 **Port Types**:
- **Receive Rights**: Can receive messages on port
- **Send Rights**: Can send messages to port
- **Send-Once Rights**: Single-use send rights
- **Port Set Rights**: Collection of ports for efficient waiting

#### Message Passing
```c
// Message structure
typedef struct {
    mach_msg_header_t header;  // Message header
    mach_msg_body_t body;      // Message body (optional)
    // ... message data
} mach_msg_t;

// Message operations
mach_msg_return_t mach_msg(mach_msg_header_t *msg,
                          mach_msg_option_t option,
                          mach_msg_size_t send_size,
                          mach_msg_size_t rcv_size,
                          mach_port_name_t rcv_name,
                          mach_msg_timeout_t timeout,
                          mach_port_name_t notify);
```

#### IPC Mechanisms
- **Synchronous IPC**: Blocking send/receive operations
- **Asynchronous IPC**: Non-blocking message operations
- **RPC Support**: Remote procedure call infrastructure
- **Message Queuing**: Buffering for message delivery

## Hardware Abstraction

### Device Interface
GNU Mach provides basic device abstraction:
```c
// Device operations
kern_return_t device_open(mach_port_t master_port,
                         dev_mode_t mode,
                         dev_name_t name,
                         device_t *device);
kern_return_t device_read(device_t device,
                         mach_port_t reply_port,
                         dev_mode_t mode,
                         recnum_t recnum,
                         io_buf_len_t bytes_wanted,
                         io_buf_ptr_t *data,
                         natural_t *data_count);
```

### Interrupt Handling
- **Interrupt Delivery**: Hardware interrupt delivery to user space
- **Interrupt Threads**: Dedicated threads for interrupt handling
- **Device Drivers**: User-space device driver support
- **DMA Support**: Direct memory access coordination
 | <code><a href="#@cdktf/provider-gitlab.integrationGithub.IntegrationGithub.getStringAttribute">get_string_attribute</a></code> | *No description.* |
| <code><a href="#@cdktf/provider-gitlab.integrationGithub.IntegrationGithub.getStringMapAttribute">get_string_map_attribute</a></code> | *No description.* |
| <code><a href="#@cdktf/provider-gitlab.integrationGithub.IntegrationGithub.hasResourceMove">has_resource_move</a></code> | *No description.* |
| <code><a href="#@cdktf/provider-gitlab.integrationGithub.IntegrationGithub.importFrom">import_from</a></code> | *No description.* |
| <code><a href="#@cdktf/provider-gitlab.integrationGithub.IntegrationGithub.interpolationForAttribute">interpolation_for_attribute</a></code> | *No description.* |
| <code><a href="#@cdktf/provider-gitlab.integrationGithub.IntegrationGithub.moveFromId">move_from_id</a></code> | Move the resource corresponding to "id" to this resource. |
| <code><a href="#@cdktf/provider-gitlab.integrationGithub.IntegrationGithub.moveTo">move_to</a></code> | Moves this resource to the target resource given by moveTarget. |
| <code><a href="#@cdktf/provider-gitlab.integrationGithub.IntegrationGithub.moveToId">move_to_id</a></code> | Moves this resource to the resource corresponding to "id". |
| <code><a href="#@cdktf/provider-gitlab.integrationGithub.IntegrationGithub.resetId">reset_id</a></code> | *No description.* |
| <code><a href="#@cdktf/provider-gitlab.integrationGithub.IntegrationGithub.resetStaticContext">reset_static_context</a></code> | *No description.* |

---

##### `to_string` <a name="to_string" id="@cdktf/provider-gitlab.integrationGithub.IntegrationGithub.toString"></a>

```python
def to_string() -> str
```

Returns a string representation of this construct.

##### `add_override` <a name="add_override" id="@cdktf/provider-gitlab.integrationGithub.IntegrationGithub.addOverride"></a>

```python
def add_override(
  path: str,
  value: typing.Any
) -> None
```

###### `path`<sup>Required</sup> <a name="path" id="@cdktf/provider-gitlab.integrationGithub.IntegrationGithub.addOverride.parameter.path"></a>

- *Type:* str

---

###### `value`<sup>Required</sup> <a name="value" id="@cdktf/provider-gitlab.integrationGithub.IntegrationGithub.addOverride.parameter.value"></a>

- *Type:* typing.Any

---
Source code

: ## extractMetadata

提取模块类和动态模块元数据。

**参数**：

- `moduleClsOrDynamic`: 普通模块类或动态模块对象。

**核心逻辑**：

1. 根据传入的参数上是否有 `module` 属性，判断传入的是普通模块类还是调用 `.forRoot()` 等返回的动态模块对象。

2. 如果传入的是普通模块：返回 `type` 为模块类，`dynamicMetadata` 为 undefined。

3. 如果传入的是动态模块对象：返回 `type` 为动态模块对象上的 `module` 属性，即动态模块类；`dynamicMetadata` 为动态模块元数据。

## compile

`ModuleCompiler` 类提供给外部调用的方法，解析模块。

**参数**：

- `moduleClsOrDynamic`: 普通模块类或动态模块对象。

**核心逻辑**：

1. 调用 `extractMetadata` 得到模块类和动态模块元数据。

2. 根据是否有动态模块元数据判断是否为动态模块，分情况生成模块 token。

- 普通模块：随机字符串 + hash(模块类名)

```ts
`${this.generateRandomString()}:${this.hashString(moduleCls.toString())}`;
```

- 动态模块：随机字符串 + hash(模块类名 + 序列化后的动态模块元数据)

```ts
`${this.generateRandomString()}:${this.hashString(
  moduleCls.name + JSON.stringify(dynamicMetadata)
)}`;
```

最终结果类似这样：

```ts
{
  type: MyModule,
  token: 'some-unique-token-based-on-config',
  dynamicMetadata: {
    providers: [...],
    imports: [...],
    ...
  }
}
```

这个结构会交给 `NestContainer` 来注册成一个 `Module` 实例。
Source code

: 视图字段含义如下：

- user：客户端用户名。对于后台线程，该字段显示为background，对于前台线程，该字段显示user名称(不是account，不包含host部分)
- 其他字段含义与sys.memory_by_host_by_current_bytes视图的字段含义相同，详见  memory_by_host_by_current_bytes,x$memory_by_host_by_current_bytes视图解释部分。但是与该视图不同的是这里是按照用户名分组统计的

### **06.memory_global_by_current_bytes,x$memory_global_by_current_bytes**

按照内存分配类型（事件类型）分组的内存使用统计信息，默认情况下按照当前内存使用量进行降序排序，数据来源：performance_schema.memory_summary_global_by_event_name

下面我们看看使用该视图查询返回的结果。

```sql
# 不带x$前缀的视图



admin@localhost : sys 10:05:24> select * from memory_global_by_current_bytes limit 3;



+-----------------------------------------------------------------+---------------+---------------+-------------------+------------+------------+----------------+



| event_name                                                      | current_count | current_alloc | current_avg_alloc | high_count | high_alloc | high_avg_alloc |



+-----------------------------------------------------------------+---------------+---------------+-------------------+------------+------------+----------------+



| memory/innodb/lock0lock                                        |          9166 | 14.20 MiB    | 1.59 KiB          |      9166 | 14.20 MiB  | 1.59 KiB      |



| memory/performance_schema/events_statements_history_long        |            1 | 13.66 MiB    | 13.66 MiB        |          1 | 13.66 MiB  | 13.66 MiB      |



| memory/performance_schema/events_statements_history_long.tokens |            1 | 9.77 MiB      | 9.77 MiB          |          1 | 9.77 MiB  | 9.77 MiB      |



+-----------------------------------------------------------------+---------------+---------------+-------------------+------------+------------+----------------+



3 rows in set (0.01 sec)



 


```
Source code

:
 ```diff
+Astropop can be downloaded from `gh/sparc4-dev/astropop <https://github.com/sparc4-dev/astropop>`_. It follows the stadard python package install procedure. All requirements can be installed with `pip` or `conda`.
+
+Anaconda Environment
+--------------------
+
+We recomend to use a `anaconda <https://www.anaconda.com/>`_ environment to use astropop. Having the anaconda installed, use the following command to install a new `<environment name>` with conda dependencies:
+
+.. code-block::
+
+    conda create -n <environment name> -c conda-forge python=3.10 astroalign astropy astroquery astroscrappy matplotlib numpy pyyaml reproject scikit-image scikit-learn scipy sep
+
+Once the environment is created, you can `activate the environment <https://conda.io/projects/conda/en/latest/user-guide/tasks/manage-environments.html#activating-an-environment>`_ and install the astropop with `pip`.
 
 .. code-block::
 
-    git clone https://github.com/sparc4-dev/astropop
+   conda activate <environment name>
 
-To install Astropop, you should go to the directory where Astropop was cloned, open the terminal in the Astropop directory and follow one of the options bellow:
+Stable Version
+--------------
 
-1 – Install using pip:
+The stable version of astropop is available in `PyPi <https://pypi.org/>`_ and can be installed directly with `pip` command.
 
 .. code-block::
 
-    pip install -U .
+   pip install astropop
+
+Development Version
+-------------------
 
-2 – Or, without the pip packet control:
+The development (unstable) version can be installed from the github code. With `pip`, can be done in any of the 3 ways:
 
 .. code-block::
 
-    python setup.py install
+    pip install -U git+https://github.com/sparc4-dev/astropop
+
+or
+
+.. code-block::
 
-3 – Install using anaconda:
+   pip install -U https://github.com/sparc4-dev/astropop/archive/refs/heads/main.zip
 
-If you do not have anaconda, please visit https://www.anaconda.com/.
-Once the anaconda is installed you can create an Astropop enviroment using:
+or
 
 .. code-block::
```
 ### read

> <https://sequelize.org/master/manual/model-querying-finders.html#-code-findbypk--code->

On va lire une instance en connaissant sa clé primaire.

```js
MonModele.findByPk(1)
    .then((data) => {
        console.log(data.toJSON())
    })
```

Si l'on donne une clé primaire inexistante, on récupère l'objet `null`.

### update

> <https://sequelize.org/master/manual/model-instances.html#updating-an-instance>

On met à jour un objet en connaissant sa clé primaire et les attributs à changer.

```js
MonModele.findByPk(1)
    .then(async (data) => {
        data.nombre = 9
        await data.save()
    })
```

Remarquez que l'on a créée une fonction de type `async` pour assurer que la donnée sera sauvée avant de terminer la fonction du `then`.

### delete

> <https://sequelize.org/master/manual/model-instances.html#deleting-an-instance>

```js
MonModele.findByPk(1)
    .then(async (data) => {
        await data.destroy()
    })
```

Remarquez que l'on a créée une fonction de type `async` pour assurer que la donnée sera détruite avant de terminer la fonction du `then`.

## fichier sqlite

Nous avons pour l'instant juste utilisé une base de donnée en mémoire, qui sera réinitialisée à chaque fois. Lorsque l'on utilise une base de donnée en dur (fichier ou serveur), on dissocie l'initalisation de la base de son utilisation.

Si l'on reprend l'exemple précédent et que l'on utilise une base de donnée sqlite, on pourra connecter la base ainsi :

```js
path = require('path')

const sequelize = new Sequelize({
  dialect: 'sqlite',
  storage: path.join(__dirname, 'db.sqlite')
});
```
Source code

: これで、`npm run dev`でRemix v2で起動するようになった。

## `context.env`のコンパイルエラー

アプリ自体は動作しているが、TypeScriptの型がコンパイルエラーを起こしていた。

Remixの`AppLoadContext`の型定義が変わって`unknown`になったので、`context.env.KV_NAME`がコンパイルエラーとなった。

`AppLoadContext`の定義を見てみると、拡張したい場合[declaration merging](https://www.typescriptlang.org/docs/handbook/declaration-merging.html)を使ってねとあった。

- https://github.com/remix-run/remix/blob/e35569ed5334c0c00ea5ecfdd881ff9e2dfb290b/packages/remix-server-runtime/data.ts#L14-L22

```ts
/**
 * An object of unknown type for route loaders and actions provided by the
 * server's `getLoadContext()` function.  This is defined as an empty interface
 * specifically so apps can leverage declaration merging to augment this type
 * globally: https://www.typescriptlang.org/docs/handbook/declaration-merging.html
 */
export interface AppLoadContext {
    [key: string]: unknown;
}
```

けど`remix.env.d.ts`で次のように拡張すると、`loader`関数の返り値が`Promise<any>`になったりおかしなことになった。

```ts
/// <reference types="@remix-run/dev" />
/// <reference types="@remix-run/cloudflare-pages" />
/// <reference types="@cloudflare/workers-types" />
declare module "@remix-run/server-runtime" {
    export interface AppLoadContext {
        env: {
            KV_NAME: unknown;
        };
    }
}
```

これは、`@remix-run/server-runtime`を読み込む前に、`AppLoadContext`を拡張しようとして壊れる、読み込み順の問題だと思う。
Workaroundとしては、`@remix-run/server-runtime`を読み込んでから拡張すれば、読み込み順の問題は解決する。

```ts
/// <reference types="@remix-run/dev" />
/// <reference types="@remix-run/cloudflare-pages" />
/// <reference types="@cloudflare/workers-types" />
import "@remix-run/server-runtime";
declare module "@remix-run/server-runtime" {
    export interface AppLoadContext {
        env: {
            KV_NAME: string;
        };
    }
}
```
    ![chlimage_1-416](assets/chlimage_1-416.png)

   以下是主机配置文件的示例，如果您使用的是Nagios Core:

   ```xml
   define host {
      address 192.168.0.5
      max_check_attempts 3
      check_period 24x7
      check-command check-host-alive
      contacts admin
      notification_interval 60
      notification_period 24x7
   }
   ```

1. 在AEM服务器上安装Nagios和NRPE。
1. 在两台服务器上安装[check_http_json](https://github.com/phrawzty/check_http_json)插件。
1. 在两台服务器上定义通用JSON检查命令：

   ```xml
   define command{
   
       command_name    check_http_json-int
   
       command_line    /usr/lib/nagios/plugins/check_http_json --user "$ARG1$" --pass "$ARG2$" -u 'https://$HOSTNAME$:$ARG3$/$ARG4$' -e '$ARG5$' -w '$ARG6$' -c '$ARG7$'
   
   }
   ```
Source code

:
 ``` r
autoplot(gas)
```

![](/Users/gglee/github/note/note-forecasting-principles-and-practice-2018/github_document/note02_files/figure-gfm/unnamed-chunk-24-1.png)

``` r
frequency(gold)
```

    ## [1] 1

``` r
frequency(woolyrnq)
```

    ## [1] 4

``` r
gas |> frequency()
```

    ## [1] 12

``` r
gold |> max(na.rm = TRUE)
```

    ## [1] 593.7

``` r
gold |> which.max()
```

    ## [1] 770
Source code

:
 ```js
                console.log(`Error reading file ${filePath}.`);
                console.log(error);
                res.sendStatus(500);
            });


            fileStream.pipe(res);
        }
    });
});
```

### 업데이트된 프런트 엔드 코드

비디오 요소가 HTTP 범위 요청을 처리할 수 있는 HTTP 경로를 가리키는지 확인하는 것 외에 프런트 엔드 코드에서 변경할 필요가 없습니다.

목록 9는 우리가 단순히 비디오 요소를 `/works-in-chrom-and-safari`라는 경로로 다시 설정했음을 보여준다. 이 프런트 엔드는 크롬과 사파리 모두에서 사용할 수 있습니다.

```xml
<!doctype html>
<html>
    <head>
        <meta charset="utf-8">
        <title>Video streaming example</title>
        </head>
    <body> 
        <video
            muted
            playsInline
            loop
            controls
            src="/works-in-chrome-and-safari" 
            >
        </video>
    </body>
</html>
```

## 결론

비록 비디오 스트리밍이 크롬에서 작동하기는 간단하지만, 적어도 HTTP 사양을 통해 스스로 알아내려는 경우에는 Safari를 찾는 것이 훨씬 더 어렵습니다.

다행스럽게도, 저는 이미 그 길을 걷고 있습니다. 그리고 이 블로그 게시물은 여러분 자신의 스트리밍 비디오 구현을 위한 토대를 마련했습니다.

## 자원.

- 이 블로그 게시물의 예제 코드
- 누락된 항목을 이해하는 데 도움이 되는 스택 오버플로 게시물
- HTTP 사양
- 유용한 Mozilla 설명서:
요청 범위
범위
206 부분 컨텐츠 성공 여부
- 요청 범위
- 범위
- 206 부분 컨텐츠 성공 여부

• • • •

> [Your assignment]: Each line of the entries above that contains "Interrupt" is to be copied.

> [Response box]:
### Interrupt Handling
- **Interrupt Delivery**: Hardware interrupt delivery to user space
- **Interrupt Threads**: Dedicated threads for interrupt handling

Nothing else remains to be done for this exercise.